If you’re thinking about personal bankruptcy, you’re looking at some hard questions and harder choices, especially under the newest bankruptcy law. Answer the questions in the following list to figure out whether you should consider bankruptcy and what type:

  1. Can you pay off your debts (except mortgages) within three years while maintaining an objectively tolerable standard of living?

    YES: Congratulations! You’re probably on fairly solid financial footing.

    NO: Consider bankruptcy. Depending on your circumstances, your options may be

    1. Chapter 7, in which many of your debts are forgiven immediately and you surrender nonexempt property (96 percent of filers don’t lose any of their assets).

    2. Chapter 13, where you pay a portion of your debts over three to five years.

  2. Is your median income greater than the median income for your state?

    YES: Your repayment plan must run for five years if you go the Chapter 13 route. Your Chapter 7 may be dismissed if your debts are primarily consumer debts and you flunk the Means Test (see Step 5).

    NO: You automatically pass the Means Test. If you choose Chapter 13, your repayment plan can span only three years. The five-year repayment plan is not required (meaning that you’re not get stuck committing all of your disposable income to a repayment plan for five years).

  3. Do you have nonexempt property that you want to keep? Do you need time to catch up on your mortgage? Do you owe taxes or support obligations that you want to pay off over time without being hassled?

    It varies by state, but generally homesteads, pensions, cars, and household goods are exempt.

    YES: Consider Chapter 13 bankruptcy. If your income is greater than the median, you have to pay for five years. Otherwise, a three-plan is an option.

    NO: Consider Chapter 7 bankruptcy.

  4. Are your debts primarily consumer debts and your income greater than the median?

    YES: Take the Means Test, outlined in Step 5.
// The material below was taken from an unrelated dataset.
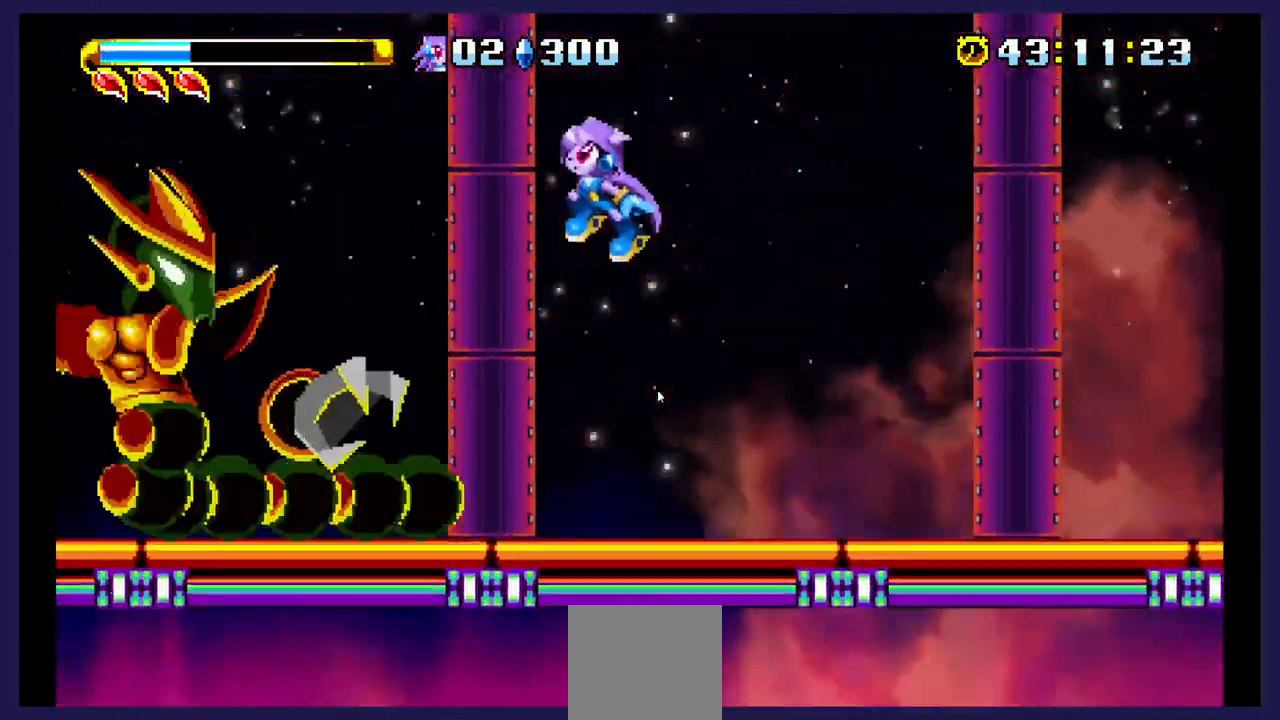
{"buttons": ["DPAD_LEFT"], "events": [[233, "X", "down"], [383, "X", "up"]]}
    NO: Choose either Chapter 7 or Chapter 13 — whichever is more beneficial to you. See Chapter 4.

  5. Do you pass the Means Test?

    Deduct the following monthly expenses from your gross monthly income:

    1. IRS living, housing, and transportation expenses (excluding mortgage and car payments)
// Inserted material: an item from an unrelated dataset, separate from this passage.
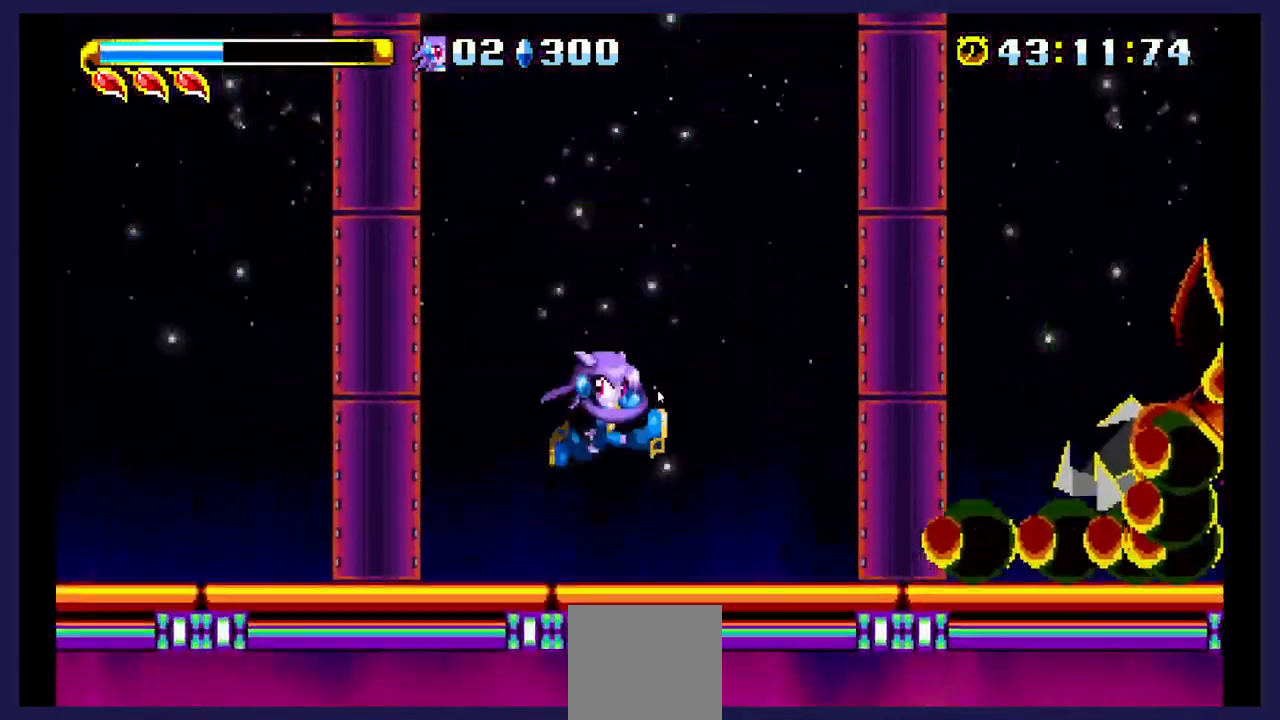
{"buttons": ["DPAD_RIGHT"], "events": [[50, "DPAD_LEFT", "up"], [67, "DPAD_RIGHT", "down"]]}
    2. Mandatory payroll deductions (taxes, FICA, and repayments on pension loan) and future support obligations

    3. Health insurance premiums

    4. Debt payments, such as regular mortgage and car payments, 1/60 of past due mortgage and car payments, and 1/60 of past due support obligations

  6. Is the difference between your monthly expenses and gross monthly income less than $100? (If the difference is more, proceed to Step 7.)

    YES: You pass the Means Test and may choose between Chapter 7 and Chapter 13.

    NO: You may be restricted to Chapter 13.

  7. Is the difference between your monthly expenses and gross monthly income between $100 and $166.66 per month and less than 25 percent of your unsecured nonpriority debts (regular obligations such as credit cards and medical bills divided by 60)?

    YES: You pass the Means Test.

    NO: You’re limited to Chapter 13.

  8. Is the difference between your monthly expenses and gross monthly income more than $166.67 per month?

    YES: You’re limited to Chapter 13.

    NO: Choose between Chapter 7 or Chapter 13 — whichever is more beneficial to you.